Records provided ::
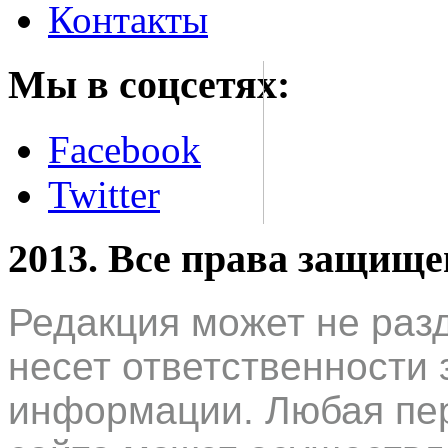
Контакты
Мы в соцсетях:
Facebook
Twitter
2013. Все права защищ
Редакция может не раз
несет ответственности 
информации. Любая пер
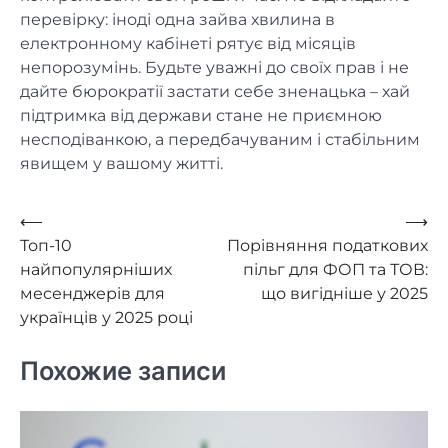
перевірку: іноді одна зайва хвилина в
електронному кабінеті рятує від місяців
непорозумінь. Будьте уважні до своїх прав і не
дайте бюрократії застати себе зненацька – хай
підтримка від держави стане не приємною
несподіванкою, а передбачуваним і стабільним
явищем у вашому житті.
Навигация
⟵
⟶
Топ-10
Порівняння податкових
по
найпопулярніших
пільг для ФОП та ТОВ:
записям
месенджерів для
що вигідніше у 2025
українців у 2025 році
Похожие записи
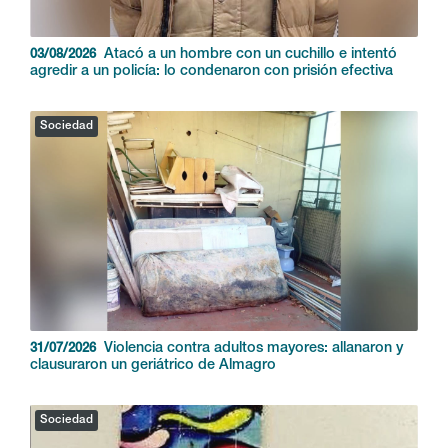
Atacó a un hombre con un cuchillo e intentó
03/08/2026
agredir a un policía: lo condenaron con prisión efectiva
Sociedad
Violencia contra adultos mayores: allanaron y
31/07/2026
clausuraron un geriátrico de Almagro
Sociedad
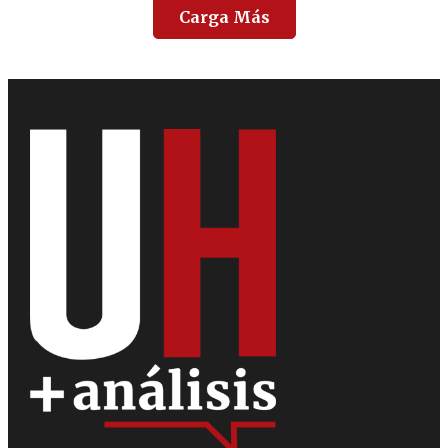
Carga Más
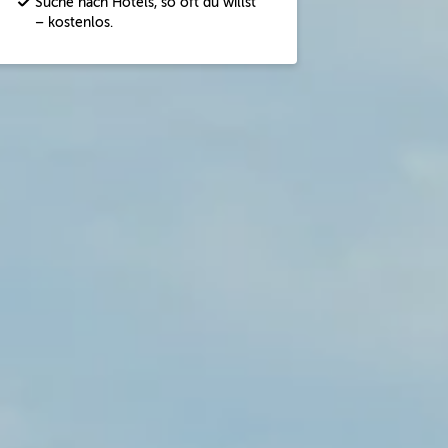
Suche nach Hotels, so oft du willst
– kostenlos.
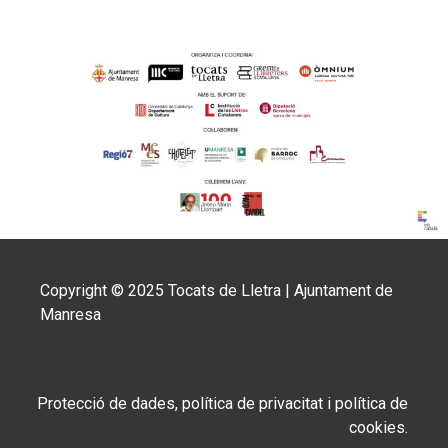
Copyright © 2025 Tocats de Lletra | Ajuntament de
Manresa
Protecció de dades, política de privacitat i política de
cookies.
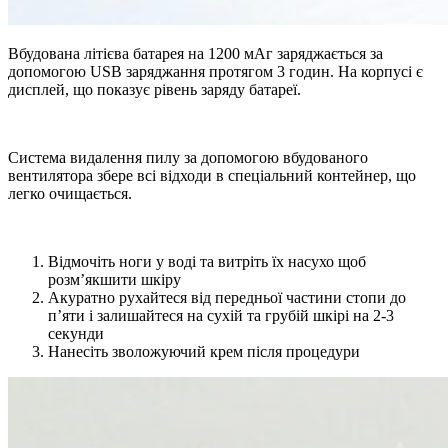
Вбудована літієва батарея на 1200 мАг заряджається за
допомогою USB заряджання протягом 3 годин. На корпусі є
дисплей, що показує рівень заряду батареї.
Система видалення пилу за допомогою вбудованого
вентилятора збере всі відходи в спеціальний контейнер, що
легко очищається.
Відмочіть ноги у воді та витріть їх насухо щоб
розм’якшити шкіру
Акуратно рухайтеся від передньої частини стопи до
п’яти і залишайтеся на сухій та грубій шкірі на 2-3
секунди
Нанесіть зволожуючий крем після процедури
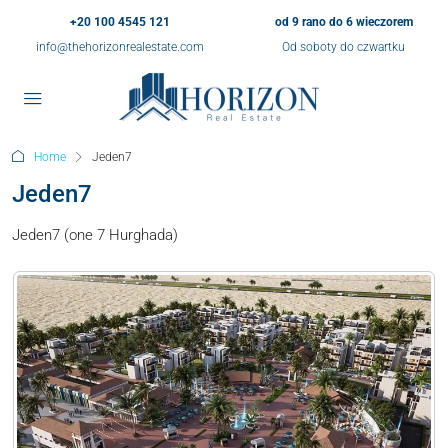
+20 100 4545 121
od 9 rano do 6 wieczorem
info@thehorizonrealestate.com
Od soboty do czwartku
Home
Jeden7
Jeden7
Jeden7 (one 7 Hurghada)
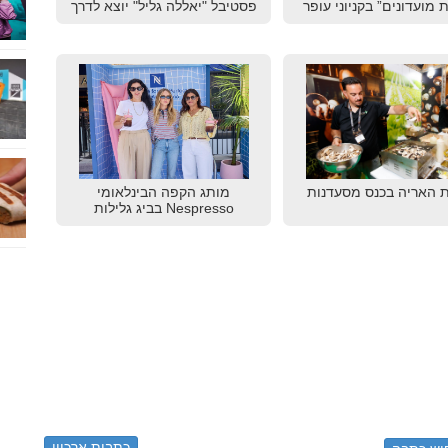
 מועדונים” בקניוני עופר
פסטיבל "יאללה גליל" יוצא לדרך
 האריה בכנס מסעדנות
מותג הקפה הבינלאומי
Nespresso בביג גלילות
כתבות ארכיון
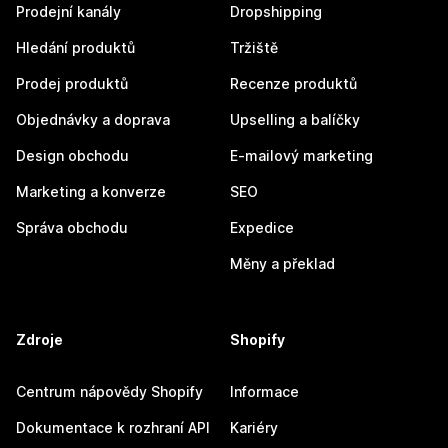
Prodejní kanály
Dropshipping
Hledání produktů
Tržiště
Prodej produktů
Recenze produktů
Objednávky a doprava
Upselling a balíčky
Design obchodu
E-mailový marketing
Marketing a konverze
SEO
Správa obchodu
Expedice
Měny a překlad
Zdroje
Shopify
Centrum nápovědy Shopify
Informace
Dokumentace k rozhraní API
Kariéry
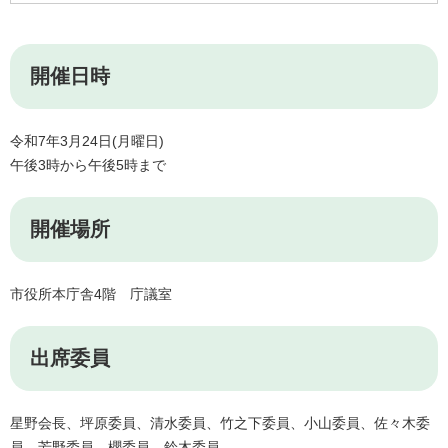
開催日時
令和7年3月24日(月曜日)
午後3時から午後5時まで
開催場所
市役所本庁舎4階 庁議室
出席委員
星野会長、坪原委員、清水委員、竹之下委員、小山委員、佐々木委
員、芳野委員、櫻委員、鈴木委員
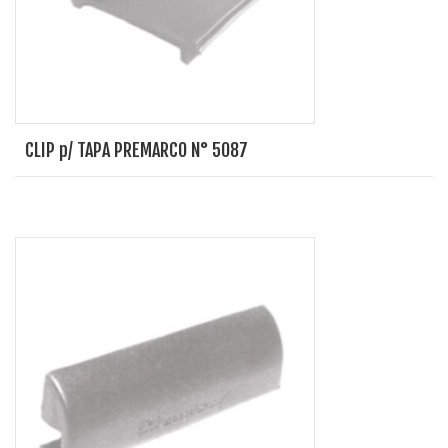
CLIP p/ TAPA PREMARCO N° 5087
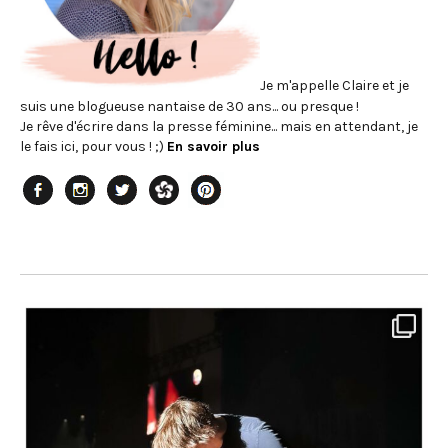
Je m'appelle Claire et je
suis une blogueuse nantaise de 30 ans... ou presque !
Je rêve d'écrire dans la presse féminine... mais en attendant, je
le fais ici, pour vous ! ;)
En savoir plus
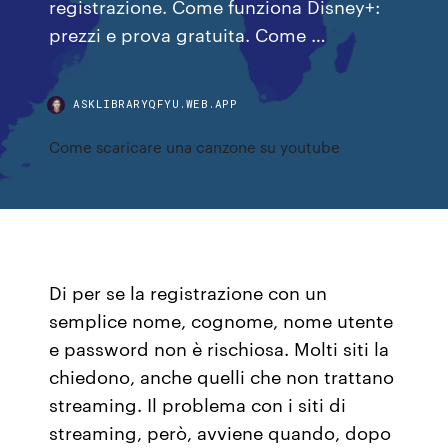
registrazione. Come funziona Disney+:
prezzi e prova gratuita. Come …
ASKLIBRARYQFYU.WEB.APP
Come scaricare una canzone su youtube
Di per se la registrazione con un
semplice nome, cognome, nome utente
e password non è rischiosa. Molti siti la
chiedono, anche quelli che non trattano
streaming. Il problema con i siti di
streaming, però, avviene quando, dopo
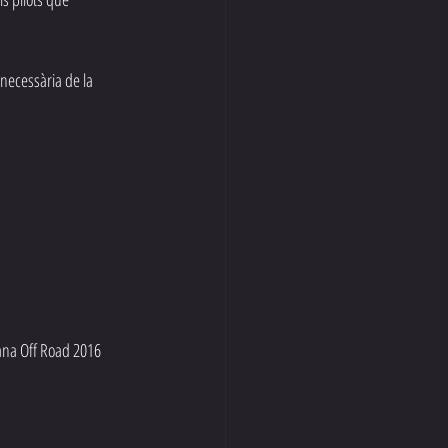
necessària de la 
ana Off Road 2016 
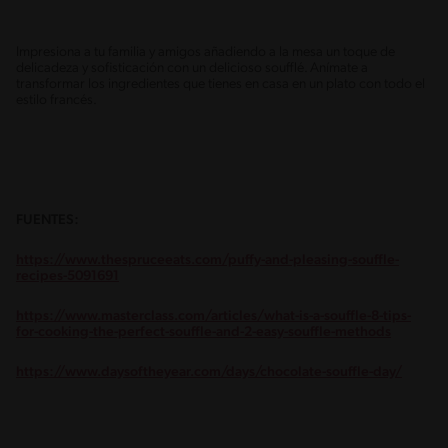
Impresiona a tu familia y amigos añadiendo a la mesa un toque de
delicadeza y sofisticación con un delicioso soufflé. Anímate a
transformar los ingredientes que tienes en casa en un plato con todo el
estilo francés.
FUENTES:
https://www.thespruceeats.com/puffy-and-pleasing-souffle-
recipes-5091691
https://www.masterclass.com/articles/what-is-a-souffle-8-tips-
for-cooking-the-perfect-souffle-and-2-easy-souffle-methods
https://www.daysoftheyear.com/days/chocolate-souffle-day/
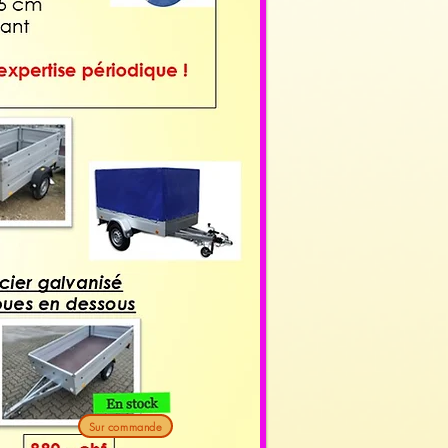
Sur commande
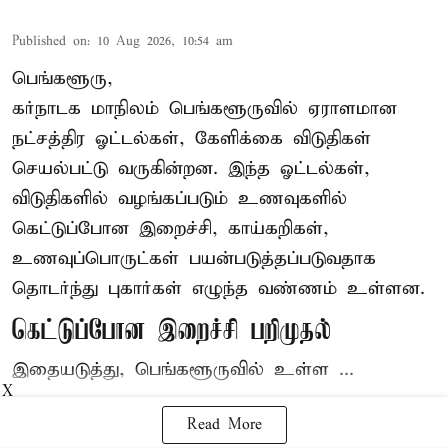
Published on
:
10 Aug 2026, 10:54 am
பெங்களூரு,
கர்நாடக மாநிலம் பெங்களூருவில் ஏராளமான
நட்சத்திர ஓட்டல்கள், கேளிக்கை விடுதிகள்
செயல்பட்டு வருகின்றன. இந்த ஓட்டல்கள்,
விடுதிகளில் வழங்கப்படும் உணவுகளில்
கெட்டுப்போன
இறைச்சி
, காய்கறிகள்,
உணவுப்பொருட்கள் பயன்படுத்தப்படுவதாக
தொடர்ந்து புகார்கள் எழுந்த வண்ணம் உள்ளன.
கெட்டுப்போன இறைச்சி பறிமுதல்
இதையடுத்து, பெங்களூருவில் உள்ள ...
X
Read More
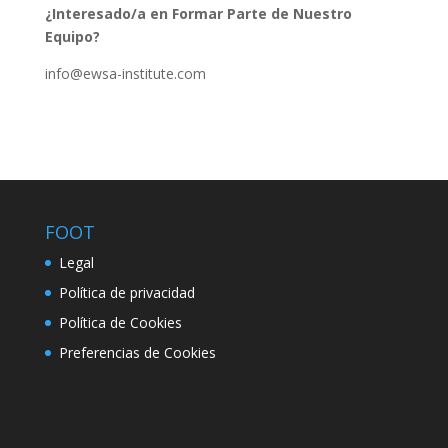
¿Interesado/a en Formar Parte de Nuestro
Equipo?
info@ewsa-institute.com
FOOT
Legal
Política de privacidad
Política de Cookies
Preferencias de Cookies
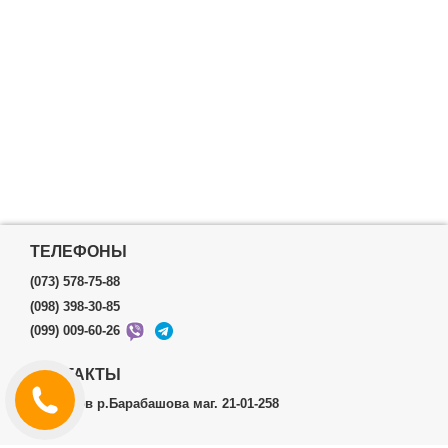
ТЕЛЕФОНЫ
(073) 578-75-88
(098) 398-30-85
(099) 009-60-26
КОНТАКТЫ
г.Харьков р.Барабашова маг. 21-01-258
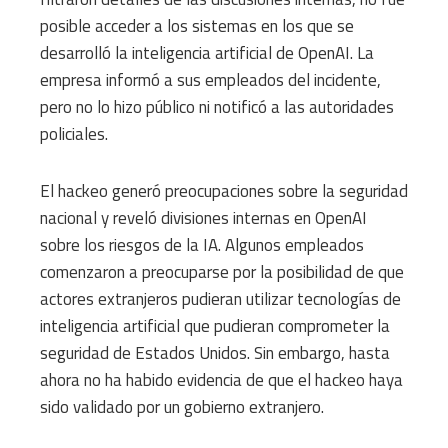
posible acceder a los sistemas en los que se
desarrolló la inteligencia artificial de OpenAI. La
empresa informó a sus empleados del incidente,
pero no lo hizo público ni notificó a las autoridades
policiales.
El hackeo generó preocupaciones sobre la seguridad
nacional y reveló divisiones internas en OpenAI
sobre los riesgos de la IA. Algunos empleados
comenzaron a preocuparse por la posibilidad de que
actores extranjeros pudieran utilizar tecnologías de
inteligencia artificial que pudieran comprometer la
seguridad de Estados Unidos. Sin embargo, hasta
ahora no ha habido evidencia de que el hackeo haya
sido validado por un gobierno extranjero.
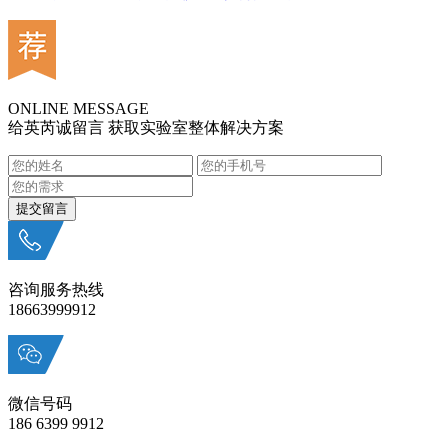
ONLINE MESSAGE
给英芮诚留言 获取实验室整体解决方案
咨询服务热线
18663999912
微信号码
186 6399 9912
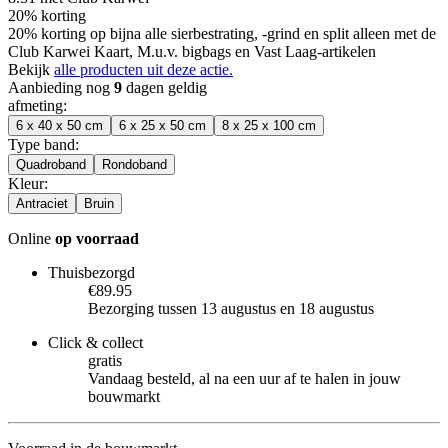
20% korting
20% korting op bijna alle sierbestrating, -grind en split alleen met de
Club Karwei Kaart, M.u.v. bigbags en Vast Laag-artikelen
Bekijk
alle producten uit deze actie.
Aanbieding nog
9
dagen geldig
afmeting
:
6 x 40 x 50 cm
6 x 25 x 50 cm
8 x 25 x 100 cm
Type band
:
Quadroband
Rondoband
Kleur
:
Antraciet
Bruin
Online
op voorraad
Thuisbezorgd
€89.95
Bezorging tussen 13 augustus en 18 augustus
Click & collect
gratis
Vandaag besteld, al na een uur af te halen in jouw
bouwmarkt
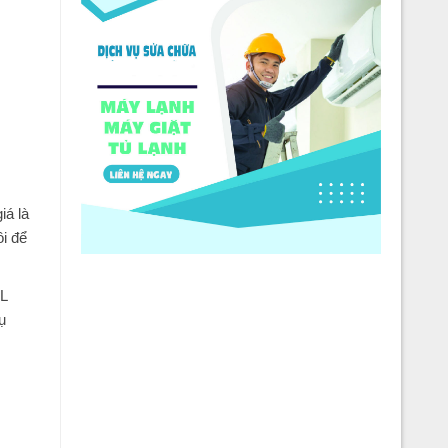
iá là
i để
ĐL
ụ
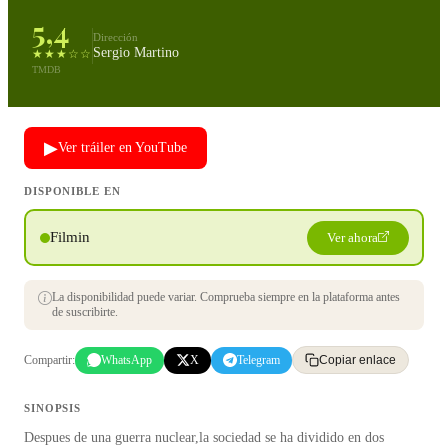
5,4
Dirección
Sergio Martino
★★★☆☆
TMDB
▶
Ver tráiler en YouTube
DISPONIBLE EN
Filmin
Ver ahora
La disponibilidad puede variar. Comprueba siempre en la plataforma antes
de suscribirte.
Compartir:
WhatsApp
X
Telegram
Copiar enlace
SINOPSIS
Despues de una guerra nuclear,la sociedad se ha dividido en dos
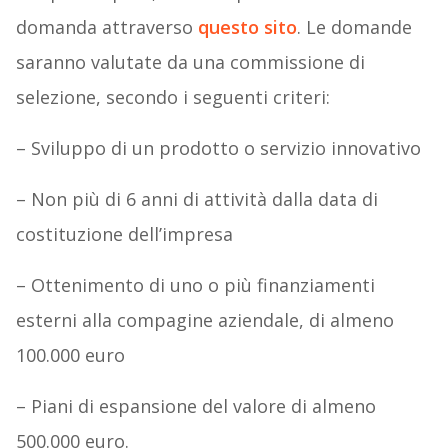
domanda attraverso
questo sito
. Le domande
saranno valutate da una commissione di
selezione, secondo i seguenti criteri:
– Sviluppo di un prodotto o servizio innovativo
– Non più di 6 anni di attività dalla data di
costituzione dell’impresa
– Ottenimento di uno o più finanziamenti
esterni alla compagine aziendale, di almeno
100.000 euro
– Piani di espansione del valore di almeno
500.000 euro.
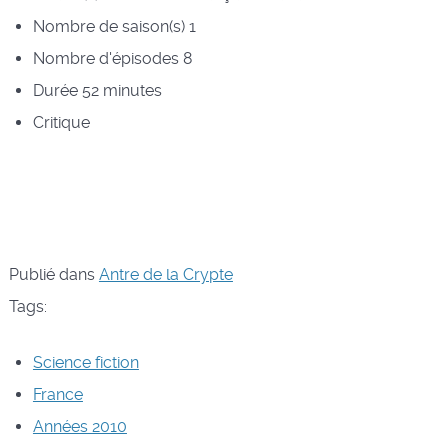
Nombre de saison(s)
1
Nombre d'épisodes
8
Durée
52 minutes
Critique
Publié dans
Antre de la Crypte
Tags:
Science fiction
France
Années 2010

Activity :: If a line falls between the one containing "La disponibilidad puede" and the last line of the entries above, both included, reproduce it exactly; leave the pictures out.

Exercise output ::
La disponibilidad puede variar. Comprueba siempre en la plataforma antes
de suscribirte.
Compartir:
WhatsApp
X
Telegram
Copiar enlace
SINOPSIS
Despues de una guerra nuclear,la sociedad se ha dividido en dos
domanda attraverso
questo sito
. Le domande
saranno valutate da una commissione di
selezione, secondo i seguenti criteri:
– Sviluppo di un prodotto o servizio innovativo
– Non più di 6 anni di attività dalla data di
costituzione dell’impresa
– Ottenimento di uno o più finanziamenti
esterni alla compagine aziendale, di almeno
100.000 euro
– Piani di espansione del valore di almeno
500.000 euro.
Nombre de saison(s)
1
Nombre d'épisodes
8
Durée
52 minutes
Critique
Publié dans
Antre de la Crypte
Tags:
Science fiction
France
Années 2010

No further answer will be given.